We look forward to Dave starting with us in the beginning of January. He comes from Coolmore and has spent plenty of time in Fethard where I was about 12 years ago, which feels like ages if I think about it.


He was strongly recommended to myself by my good friend Tom O Brien (the one with a hand on his head on the pic below) who is now one of the main surgeons for Ballydoyle. It is a small world as me and Tom lived in the same dive of a house when we were students / interns in Kentucky: he was an intern, I was a shy Italian student with limited spoken English, even less than now! Him and another Irish intern called Howard Kenny (the one on the right of the pic) looked after myself whilst there and we became good friends, in fact if I think about it now, they probably were part of the reasons why I got employed at Hagyards Kentucky back in the days!
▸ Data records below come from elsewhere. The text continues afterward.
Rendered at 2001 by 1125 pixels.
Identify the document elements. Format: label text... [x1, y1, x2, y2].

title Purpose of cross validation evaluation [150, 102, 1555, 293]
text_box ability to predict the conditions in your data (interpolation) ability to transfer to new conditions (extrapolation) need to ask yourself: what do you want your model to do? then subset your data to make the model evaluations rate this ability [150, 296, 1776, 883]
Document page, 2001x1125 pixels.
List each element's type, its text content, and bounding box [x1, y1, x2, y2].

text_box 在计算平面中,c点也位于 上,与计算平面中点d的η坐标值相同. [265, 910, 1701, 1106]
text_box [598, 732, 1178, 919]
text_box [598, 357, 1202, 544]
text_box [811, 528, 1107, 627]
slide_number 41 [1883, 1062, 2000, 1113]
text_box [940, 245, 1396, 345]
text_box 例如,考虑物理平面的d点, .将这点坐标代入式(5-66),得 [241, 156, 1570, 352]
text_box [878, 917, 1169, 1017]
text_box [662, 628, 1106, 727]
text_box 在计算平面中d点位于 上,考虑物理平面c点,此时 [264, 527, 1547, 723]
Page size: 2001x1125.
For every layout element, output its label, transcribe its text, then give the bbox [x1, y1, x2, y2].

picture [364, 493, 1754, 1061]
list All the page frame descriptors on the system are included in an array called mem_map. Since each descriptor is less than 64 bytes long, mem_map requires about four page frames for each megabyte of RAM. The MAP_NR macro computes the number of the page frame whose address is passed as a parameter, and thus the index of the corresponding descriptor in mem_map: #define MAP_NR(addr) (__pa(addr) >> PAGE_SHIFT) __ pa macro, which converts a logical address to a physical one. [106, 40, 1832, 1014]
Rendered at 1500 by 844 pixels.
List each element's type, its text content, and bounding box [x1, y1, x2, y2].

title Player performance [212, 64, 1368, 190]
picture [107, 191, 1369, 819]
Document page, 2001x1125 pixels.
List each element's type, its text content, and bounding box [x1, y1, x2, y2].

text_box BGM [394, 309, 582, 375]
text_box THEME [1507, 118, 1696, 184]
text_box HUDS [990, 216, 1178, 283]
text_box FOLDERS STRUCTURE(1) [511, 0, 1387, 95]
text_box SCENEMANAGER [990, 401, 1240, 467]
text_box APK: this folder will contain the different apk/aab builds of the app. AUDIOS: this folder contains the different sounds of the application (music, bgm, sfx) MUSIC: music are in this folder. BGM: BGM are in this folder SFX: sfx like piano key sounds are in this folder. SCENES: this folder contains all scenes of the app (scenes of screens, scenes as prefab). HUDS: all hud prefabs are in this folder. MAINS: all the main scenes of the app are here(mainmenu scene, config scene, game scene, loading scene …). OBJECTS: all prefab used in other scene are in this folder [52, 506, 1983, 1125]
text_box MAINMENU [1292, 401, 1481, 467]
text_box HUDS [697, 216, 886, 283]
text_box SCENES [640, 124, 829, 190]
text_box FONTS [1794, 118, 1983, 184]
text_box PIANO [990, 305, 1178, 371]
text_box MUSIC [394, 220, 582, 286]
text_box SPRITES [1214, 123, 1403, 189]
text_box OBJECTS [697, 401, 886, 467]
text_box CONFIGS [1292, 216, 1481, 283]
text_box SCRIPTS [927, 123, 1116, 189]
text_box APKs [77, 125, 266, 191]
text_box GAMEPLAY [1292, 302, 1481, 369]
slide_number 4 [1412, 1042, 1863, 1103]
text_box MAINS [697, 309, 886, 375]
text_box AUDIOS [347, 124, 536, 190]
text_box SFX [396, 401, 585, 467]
Anyway Dave came for an interview literally out of the blue: Tom texted me saying he was “worth hiring”. Then I get a phone call saying (to be read with a strong Irish accent) “hey I’m in England anyway in a weeks time, should I come have a look around?” to which I replied “sure why not, meet me 6am at the office”.


Dave was actually on time, and proceeded to chat away about horses and rugby for the following 2h until we made it to Cheshire; we then found out he’s got a virtually identical twin (from a different mother and a different father) working in the UK at McCain’s. Anyway Tom was right, he was worth hiring so we hired him! He’ll become a familiar face to all of you fairly quickly I’m sure. He will be based in the Cotswold of course but will surely spend some time near Cardiff as his girlfriend lives there so perhaps this would be a good opportunity to develop a patch of clients in that direction.


We are still looking for one more vet to come and join us. Vet market has really changed since corporatisation became widespread. Brexit had an impact too - I used to get Euro applicants all time, whilst now the number has dropped significantly probably due to immigration restrictions/visas etc.


Being an immigrant/human myself really and highly valuing the importance of having an international team, where everyone brings in a different way to skin a cat, it’s a shame to now have such limitations impacting not only the vet market, but may other trades. Furthermore I don’t want to be the only one with a funny accent anymore, “me good speaks Englis”.